Isto porque existiam muitas dúvidas, sobre os valores a exigir, mas também sobre a validade jurídica, para além de dificuldades de execução em relação aos projetos mais antigos, já que o período abrangido cobre praticamente toda a história do desenvolvimento comercial da energia eólicas em Portugal.

Fiabilidade de dados muito antigos, empresas que já não existem ou que mudaram de donos, programas comunitários cuja documentação não estava disponível, são alguns dos problemas sinalizados também pela IGF. Além de que existia uma incerteza jurídica fundamental sobre o cabimento da devolução de fundos comunitários. E segundo a auditoria da IGF, a maior fatia de subsídios veio precisamente do projetos co-financiados pelo FEDER (financiamento comunitário) que ascendeu a 335,5 milhões de euros brutos. A questão poderá ser eventualmente ultrapassada se a correção for feita, abatendo ao valor futuro que estes produtores têm direito a receber, mas isso só vale para os contratos que ainda têm tarifas feed-in (acima do mercado).
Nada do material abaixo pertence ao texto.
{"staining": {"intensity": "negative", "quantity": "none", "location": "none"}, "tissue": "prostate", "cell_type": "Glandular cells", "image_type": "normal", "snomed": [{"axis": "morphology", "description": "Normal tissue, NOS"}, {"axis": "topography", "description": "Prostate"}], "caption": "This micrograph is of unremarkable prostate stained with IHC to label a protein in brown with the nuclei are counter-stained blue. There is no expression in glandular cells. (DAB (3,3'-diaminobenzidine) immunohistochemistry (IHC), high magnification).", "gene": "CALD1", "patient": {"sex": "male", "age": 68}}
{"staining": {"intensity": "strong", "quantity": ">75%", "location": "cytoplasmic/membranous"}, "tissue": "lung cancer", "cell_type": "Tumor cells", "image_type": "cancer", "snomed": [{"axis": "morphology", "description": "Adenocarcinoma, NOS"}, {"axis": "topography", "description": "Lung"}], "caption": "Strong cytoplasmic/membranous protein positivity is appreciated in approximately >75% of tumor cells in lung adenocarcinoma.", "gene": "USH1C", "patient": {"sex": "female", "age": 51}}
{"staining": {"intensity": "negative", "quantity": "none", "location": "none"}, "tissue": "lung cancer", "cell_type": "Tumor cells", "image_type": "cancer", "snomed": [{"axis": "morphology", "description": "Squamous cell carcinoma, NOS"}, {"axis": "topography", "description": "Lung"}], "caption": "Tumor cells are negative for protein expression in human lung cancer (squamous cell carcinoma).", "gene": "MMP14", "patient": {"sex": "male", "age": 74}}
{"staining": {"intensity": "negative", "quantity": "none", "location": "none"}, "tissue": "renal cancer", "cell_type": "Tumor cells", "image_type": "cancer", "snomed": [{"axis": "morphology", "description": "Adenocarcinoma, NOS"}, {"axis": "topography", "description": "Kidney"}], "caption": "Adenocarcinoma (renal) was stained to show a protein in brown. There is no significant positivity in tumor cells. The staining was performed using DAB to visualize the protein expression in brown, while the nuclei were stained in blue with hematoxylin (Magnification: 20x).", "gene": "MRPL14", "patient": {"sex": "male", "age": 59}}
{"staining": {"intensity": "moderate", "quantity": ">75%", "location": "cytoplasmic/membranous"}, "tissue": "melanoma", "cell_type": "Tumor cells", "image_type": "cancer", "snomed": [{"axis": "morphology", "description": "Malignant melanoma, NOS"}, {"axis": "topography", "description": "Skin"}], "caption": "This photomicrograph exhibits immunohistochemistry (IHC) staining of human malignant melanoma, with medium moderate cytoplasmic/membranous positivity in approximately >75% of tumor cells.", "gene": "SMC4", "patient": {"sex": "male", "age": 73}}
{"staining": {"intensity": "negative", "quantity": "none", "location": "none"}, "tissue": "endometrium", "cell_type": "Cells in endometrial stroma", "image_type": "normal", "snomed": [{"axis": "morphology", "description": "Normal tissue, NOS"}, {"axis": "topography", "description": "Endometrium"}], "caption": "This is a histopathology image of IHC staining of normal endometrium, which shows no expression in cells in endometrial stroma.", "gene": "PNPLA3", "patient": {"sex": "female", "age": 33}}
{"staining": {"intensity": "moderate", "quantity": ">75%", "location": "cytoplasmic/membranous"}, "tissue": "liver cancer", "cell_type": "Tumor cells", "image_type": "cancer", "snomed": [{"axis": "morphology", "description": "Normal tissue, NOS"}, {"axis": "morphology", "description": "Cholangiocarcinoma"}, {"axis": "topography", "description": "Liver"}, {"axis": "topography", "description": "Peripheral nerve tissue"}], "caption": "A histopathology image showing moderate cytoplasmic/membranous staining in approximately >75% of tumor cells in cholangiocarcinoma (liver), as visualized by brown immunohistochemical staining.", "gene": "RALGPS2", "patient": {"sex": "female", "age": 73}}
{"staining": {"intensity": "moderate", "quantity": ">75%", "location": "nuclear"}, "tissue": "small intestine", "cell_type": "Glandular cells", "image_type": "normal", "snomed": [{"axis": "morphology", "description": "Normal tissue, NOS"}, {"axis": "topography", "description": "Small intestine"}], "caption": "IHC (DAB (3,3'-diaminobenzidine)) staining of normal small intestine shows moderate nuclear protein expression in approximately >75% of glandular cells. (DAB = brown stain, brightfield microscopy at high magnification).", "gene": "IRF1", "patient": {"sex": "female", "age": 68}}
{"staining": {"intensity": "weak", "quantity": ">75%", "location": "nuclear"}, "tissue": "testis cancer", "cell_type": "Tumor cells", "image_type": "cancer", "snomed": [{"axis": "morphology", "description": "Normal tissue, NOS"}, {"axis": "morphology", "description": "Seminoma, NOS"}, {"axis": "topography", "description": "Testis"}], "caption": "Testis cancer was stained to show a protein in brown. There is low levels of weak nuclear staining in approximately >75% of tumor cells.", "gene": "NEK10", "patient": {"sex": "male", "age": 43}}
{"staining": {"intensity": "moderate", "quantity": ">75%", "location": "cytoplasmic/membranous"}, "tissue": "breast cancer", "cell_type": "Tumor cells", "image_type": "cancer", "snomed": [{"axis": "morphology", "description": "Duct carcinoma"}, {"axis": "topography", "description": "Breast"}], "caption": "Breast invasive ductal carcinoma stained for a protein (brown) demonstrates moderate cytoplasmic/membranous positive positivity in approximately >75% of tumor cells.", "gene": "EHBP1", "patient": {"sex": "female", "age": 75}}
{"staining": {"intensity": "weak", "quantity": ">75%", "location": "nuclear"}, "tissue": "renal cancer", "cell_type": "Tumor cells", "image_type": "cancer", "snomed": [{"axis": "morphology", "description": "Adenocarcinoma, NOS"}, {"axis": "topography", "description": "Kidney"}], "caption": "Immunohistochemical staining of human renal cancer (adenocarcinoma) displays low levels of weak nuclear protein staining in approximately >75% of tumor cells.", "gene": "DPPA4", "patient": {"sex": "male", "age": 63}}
Há ainda considerar outros apoios públicos atribuídos a título de componente nacional destes projetos com origem no Orçamento do Estado. E a IGF deduz a fatura dos subsídios reembolsados que vale 76,7 milhões de euros. Assim chega a um valor líquido de cerca de 300 milhões de euros para 248 projetos de investimento e 156 produtores. A IGF também fez um levantamento exaustivo de todos os instrumentos e programas de apoio aos produtores que beneficiam de tarifas acima do mercado, e dos produtores beneficiados e dos montantes que receberam e devolveram. Uma tarefa que foi “condicionada por dificuldades em conciliar os dados iniciais disponibilizados pela DGEG, com os obtidos através de outras fontes de informação”.